Mastercard is set to integrate generative AI into its existing Digital Intelligence platform, enhancing its current Decision Intelligence (DI) capabilities.
DI currently processes and scores 143 billion transactions annually for banks in real-time. With the addition of generative AI, the system will analyze more than one trillion data points to determine the legitimacy of each transaction. The upgraded Decision Intelligence Pro is slated for release later this year.
“The precision of the solution—achieved by scanning potential points of sale in real time—has been shown in our own analysis to not only increase accuracy, but also reduce the number of false positives by more than 85%,” said Ajay Bhalla, President of Cyber and Intelligence at Mastercard, in a prepared statement.
Generative AI’s Potential to Transform Payments
Generative AI is hailed as the latest breakthrough poised to revolutionize payments. It promises to enhance fraud detection by analyzing vast transaction data, improve customer experiences through conversational chatbots, and streamline data reconciliation and reporting processes.
Despite its promising potential, accurately measuring the impact generative AI to overall fraud detection remains challenging. In his latest report, Generative AI Comes to Life: Notes from the Field, Christopher Miller, Lead Analyst for Emerging Payments at Javelin Strategy & Research, delved into the opportunities and challenges associated with implementing generative AI within the payments space.

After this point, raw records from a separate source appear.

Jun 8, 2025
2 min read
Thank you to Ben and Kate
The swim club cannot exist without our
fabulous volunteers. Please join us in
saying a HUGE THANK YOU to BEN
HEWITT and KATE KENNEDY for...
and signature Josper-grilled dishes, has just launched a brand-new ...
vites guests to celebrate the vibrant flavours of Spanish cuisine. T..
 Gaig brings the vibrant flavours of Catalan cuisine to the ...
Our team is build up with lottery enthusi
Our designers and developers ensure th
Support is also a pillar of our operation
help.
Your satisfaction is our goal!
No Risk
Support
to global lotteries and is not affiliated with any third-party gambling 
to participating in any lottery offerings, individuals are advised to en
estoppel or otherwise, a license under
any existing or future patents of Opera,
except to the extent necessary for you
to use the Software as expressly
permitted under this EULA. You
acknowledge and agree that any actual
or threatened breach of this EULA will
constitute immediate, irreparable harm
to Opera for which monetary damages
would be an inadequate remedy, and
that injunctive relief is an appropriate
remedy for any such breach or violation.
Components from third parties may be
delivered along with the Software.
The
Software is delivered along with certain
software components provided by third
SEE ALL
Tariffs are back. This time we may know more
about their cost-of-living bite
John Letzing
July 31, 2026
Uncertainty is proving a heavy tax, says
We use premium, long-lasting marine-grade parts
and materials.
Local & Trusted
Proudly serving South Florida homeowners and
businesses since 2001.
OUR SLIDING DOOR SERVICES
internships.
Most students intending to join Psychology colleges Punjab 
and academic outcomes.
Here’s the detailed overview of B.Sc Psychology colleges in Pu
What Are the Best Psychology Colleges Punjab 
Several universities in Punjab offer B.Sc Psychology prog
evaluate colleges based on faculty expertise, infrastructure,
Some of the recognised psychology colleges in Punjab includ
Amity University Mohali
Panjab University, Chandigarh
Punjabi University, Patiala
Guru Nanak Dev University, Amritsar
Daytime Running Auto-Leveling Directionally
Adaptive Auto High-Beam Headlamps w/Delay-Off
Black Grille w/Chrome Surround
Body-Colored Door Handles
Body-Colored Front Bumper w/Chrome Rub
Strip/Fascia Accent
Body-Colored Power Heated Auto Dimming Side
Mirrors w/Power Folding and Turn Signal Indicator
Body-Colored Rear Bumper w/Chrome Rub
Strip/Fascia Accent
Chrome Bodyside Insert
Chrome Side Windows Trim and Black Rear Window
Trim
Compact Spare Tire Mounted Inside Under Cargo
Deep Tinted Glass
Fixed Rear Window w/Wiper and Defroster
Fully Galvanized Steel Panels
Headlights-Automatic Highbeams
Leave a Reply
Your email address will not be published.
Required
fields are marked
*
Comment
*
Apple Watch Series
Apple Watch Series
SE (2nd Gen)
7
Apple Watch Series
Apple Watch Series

“I would say broadly that based on our conversations with teams working on generative AI applications, they are generally hesitant to provide numbers that frame the impact of gen AI models, so we can take even such a broad claim of 20%-300% reduction with a grain of salt,” Miller said.

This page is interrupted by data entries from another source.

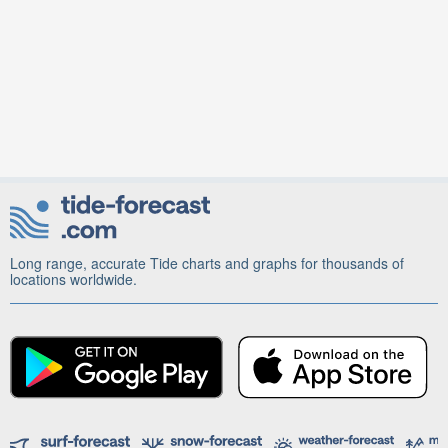
Long range, accurate Tide charts and graphs for thousands of
locations worldwide.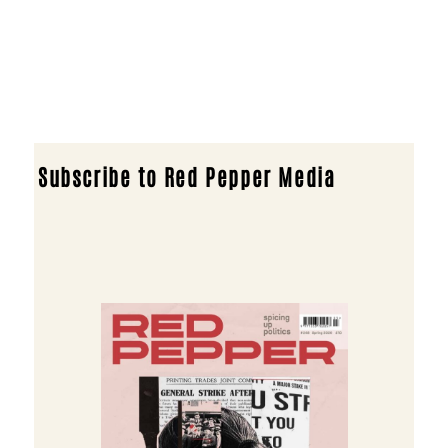
Subscribe to Red Pepper Media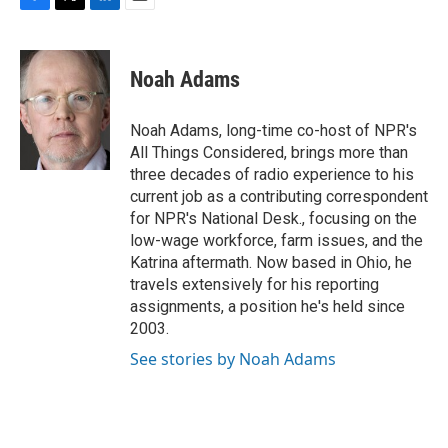
F
T
L
E
a
w
i
m
c
i
n
a
e
t
k
i
Noah Adams
b
t
e
l
o
e
d
o
r
I
Noah Adams, long-time co-host of NPR's
k
n
All Things Considered, brings more than
three decades of radio experience to his
current job as a contributing correspondent
for NPR's National Desk., focusing on the
low-wage workforce, farm issues, and the
Katrina aftermath. Now based in Ohio, he
travels extensively for his reporting
assignments, a position he's held since
2003.
See stories by Noah Adams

“Many companies are working on leveraging gen AI’s ability to include much larger data sets and do analysis at the transaction level rather than simply risk scoring individuals. The upsides mentioned here, with two types of improvement in fraud—e.g. reduction in false positives, and increased detection of fraudulent behavior—do offer real promise. Increased fraud detection combined with lower false positive rates reduce the ‘cost’ of fraud detection and make it less invasive to the customer experience of paying. We are characterizing this type of gain as ‘the hidden impact of a visible technology’ for this very reason, it’s unlikely to be obvious in any way to consumers that this is happening.”